> _DIRECTIVE_: Lines in the listing below that contain the string "расскажем" are to be found and copied.

★ ★ ★ ★

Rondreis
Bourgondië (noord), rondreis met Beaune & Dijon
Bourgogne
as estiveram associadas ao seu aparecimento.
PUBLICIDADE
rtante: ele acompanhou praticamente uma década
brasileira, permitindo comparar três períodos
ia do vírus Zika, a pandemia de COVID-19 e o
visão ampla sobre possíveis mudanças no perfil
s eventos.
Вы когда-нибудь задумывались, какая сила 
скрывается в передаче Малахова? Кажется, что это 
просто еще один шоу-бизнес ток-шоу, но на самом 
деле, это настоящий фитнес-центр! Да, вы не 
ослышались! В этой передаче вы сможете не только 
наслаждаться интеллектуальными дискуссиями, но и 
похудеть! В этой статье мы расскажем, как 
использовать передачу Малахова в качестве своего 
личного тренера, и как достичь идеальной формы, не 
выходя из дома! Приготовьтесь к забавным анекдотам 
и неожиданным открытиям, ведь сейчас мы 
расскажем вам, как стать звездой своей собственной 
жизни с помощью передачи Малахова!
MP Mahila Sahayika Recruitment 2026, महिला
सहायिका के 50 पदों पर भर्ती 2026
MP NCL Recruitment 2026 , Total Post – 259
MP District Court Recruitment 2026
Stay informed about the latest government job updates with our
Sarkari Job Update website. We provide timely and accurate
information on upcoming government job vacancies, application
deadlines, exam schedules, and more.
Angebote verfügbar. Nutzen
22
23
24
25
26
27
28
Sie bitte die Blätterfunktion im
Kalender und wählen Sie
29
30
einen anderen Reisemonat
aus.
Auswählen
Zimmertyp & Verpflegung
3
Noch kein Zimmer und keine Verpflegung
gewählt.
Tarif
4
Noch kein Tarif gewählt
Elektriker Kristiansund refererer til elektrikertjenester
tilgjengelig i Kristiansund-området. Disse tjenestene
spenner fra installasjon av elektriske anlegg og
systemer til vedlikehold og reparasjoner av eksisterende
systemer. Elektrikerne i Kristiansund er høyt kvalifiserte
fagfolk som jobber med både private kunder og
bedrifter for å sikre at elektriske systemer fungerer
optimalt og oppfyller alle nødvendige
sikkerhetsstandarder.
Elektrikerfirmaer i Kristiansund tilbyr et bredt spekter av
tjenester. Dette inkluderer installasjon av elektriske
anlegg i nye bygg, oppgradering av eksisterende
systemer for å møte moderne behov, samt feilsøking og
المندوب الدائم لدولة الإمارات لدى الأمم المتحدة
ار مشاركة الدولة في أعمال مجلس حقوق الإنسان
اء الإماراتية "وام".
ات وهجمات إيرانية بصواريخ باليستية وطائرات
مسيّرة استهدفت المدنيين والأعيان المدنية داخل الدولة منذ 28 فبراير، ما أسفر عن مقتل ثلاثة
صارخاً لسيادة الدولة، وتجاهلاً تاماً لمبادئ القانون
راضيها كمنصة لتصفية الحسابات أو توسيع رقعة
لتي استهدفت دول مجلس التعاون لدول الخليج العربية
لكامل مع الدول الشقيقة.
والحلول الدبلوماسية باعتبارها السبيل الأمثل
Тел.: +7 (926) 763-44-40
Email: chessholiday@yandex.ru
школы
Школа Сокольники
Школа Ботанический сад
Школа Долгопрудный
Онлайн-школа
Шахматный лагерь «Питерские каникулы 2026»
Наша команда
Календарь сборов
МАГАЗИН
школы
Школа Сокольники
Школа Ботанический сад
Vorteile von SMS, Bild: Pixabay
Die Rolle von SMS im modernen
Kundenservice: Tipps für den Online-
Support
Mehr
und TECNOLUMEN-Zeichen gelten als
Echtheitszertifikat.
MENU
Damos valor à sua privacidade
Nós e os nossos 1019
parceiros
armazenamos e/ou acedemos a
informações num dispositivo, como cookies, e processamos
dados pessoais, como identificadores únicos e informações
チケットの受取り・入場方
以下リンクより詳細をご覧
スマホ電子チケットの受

★ ★ ★ ★

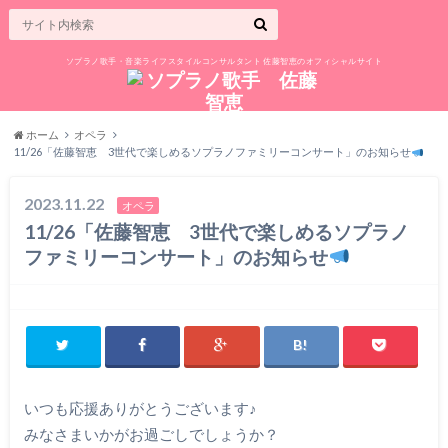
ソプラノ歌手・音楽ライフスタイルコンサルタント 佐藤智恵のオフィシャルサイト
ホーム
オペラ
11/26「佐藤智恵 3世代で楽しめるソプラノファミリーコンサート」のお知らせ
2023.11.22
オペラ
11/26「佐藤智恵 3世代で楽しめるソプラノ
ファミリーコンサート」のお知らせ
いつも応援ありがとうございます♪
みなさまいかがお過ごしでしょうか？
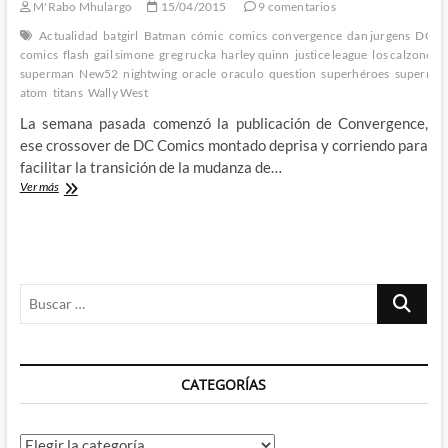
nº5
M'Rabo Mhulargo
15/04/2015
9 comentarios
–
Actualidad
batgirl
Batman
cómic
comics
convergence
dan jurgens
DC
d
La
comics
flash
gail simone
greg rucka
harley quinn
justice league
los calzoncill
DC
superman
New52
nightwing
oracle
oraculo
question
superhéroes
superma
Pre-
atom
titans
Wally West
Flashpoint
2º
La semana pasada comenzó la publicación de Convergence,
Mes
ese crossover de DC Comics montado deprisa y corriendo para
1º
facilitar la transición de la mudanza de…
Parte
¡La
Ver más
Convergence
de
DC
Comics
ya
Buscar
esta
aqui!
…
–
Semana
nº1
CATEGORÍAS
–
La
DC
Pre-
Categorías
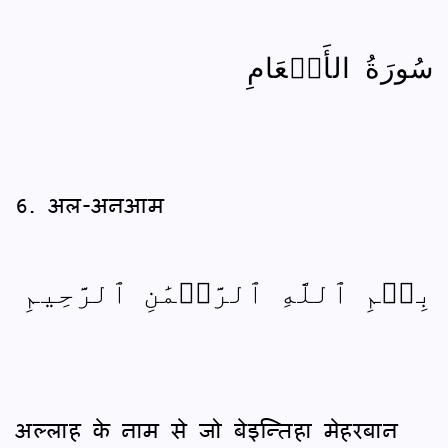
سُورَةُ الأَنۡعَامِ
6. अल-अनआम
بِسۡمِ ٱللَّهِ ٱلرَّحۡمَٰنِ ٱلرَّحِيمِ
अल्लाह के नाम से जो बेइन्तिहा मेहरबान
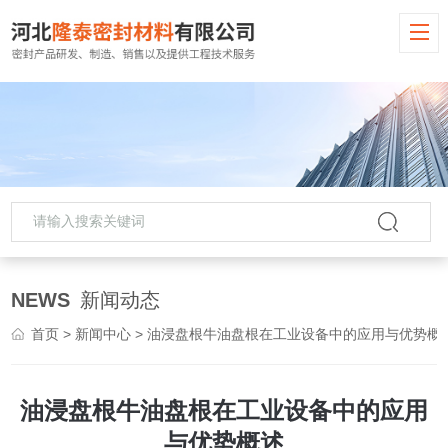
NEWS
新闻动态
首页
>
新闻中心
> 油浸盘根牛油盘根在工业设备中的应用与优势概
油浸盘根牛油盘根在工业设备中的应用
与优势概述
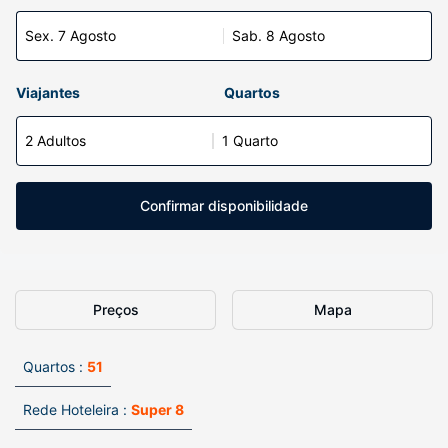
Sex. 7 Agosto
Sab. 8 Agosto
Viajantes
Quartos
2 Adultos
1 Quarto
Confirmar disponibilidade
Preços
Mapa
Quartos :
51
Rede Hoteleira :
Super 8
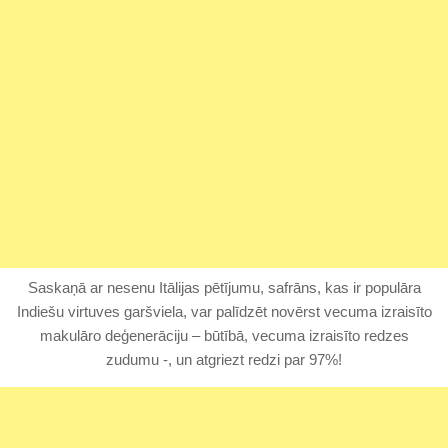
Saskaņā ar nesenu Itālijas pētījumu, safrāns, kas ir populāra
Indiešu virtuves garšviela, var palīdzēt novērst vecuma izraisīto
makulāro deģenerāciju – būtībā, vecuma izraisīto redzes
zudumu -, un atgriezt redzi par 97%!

★ ★ ★ ★

> _RESULT_:
похудеть! В этой статье мы расскажем, как 
расскажем вам, как стать звездой своей собственной 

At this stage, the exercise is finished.